2.3 Masks for Training

As our framework is supposed to support damaged region with arbitrary shape or position, we need to train the networks with numerous random mask. For the efficiency, the inputs within a mini-batch share the same mask and all the masks are sampled from a global pattern pool.

The global is generated as follows: (1) create a fix-sized uniform random distribution (range from 0 to 1) matrix; (2) scale it to a given large size (10000 * 10000); (3) mark the region with value less than a threshold as “holes” (ones/white) and the rest as “known region” (zeroes/black). The scaling ratio and the loss threshold are two important hyper parameters for the global pattern pool. The scaling ratio controls the continuity of the holes. Larger scaling ratio generates scatter result.

3 Experiment

3.1 Training Details

This work is implemented in Torch and trained using Intel(R) Xeon(R) CPU E5-2699 v4 @ 2.20GHz with TITAN X (Pascal). We train the G and the D jointly for 500 epochs, using stochastic gradient solver, ADAM, for optimization. The learning rate is 0.0002.

The training dataset is 100 classes of ILSVRC2010 training dataset (over 1.24M natural images). The natural images are scaled down at the same proportion so that the maximum of the width and the height is no more than 350px. Then, 64 random crops of \(128 * 128\) from different images consist of a mini-batch. These crops share the same mask. During the training process, we assume the hole area of mask should be in between 20%–30%.

The G receive input with size of \(128 * 128 * 4\), where the first three channels are the RGB data and the last channel is a binary mask. The ones in the binary mask indicate the holes while the zeros indicate the known region. The missing region of RGB data specified by the mask will be filled with a constant mean value (R:117, G:104, B:123). We also experimented the gray value (R:127, G:127, B:127) and found no significant difference between them in improving the performance of the generator. The G consists of 10 convolution layers and the bottleneck size is 4000.

3.2 Evaluation

In prior works in GAN, the D outputs a single probability indicating whether the input is a natural image. In this random inpainting problem, we find it requires elaborate design of weight assign among the hole regions and the known regions when updating the parameters of both D and G. What’s more, the output of D may be not consistent with human intuition.

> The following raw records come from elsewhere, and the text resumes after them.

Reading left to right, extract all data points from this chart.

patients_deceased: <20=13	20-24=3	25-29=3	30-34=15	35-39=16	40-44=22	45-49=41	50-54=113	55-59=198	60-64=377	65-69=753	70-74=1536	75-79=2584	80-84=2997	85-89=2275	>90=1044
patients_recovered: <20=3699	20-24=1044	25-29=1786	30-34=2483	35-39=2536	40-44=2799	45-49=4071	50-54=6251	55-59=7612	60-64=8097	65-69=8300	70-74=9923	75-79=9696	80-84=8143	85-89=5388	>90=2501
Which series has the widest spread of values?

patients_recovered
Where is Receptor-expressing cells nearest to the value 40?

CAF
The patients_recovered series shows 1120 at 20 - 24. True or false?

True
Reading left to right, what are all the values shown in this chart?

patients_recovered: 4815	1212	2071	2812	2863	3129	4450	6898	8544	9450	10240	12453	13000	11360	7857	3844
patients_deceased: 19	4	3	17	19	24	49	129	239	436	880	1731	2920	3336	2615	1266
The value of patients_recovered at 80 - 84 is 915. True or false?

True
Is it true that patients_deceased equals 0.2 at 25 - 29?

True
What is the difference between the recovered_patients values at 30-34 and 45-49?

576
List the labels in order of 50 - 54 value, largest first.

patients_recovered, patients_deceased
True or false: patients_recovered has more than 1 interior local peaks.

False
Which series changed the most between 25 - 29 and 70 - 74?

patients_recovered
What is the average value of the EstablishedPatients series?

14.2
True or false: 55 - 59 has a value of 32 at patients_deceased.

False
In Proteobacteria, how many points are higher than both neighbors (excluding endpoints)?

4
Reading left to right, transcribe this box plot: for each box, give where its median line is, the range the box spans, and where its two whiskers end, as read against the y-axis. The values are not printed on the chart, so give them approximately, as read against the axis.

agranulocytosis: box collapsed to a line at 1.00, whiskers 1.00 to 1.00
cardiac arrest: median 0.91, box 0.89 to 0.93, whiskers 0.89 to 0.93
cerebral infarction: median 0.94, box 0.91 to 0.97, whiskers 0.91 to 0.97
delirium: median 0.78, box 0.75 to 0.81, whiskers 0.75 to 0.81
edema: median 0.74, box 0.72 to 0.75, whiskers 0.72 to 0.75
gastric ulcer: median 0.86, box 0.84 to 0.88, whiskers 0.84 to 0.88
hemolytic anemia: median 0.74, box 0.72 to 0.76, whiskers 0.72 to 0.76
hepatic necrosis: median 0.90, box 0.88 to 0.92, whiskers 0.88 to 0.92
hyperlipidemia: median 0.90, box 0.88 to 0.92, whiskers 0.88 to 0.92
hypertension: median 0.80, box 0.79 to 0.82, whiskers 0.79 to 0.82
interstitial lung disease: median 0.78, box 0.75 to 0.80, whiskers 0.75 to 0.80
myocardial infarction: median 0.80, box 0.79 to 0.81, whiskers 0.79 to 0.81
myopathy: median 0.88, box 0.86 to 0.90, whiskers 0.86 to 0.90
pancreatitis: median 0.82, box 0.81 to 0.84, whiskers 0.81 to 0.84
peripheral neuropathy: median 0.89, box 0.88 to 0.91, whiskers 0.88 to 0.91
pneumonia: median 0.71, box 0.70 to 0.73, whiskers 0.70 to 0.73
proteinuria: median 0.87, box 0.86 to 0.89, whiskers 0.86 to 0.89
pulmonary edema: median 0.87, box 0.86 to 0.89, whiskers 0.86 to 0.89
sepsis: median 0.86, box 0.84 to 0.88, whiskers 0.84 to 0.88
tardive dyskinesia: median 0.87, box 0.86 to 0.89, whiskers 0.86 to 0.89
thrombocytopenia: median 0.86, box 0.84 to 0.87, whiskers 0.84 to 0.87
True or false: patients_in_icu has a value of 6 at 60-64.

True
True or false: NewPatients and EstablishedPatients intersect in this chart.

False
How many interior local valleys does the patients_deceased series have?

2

Our method, on the contrary, trains D to find the pixel-wise flaw of G output. It turns out that the output of D is visual explanatory and the optimization is easier. One can clearly figure out the contour of the hole mask if the inpainted image is unsatisfying and vice versa (Fig. 2).

Fig. 2.
figure 2

The comparison of the G output and the D output. The output is visually explainable, because the blur or unnatural parts is darker than the normal parts.

We evaluate our inpainting framework using images from the ILSVRC2010 validation dataset (the “barn spider” and black and “gold garden spider”). As the generator only receives 128*128 images, we split the input into a batch of 128*128 crops if the input image is too large. Afterwards, the result will be tiled to create the origin-sized image. We found the G generates plausible result when faced with linear structure, curved lines and blur scenes. But it is difficult for G to handle complex texture with tiny variations in the intensity. The background regions in Fig. 3 are inpainted so well that the G successfully fools the D, while the spider body regions full of low contrast details are handled poorly.

Fig. 3.
figure 3

Uniform random inpainting example from ILSVRC2010. The origin images are taken apart into \(128 * 128\) crops and inpainted respectively.

4 Conclusions

In this paper, we aim to provide a unified solution for random image inpainting problems. Unlike the prior works, the output of D is visually explainable and the G is modified to adapt the general inpainting tasks. Trained in a completely unsupervised manner, without carefully designed strategy, the GAN networks learn basic common sense about natural images. The results suggest that our method is a promising approach for many inpainting tasks.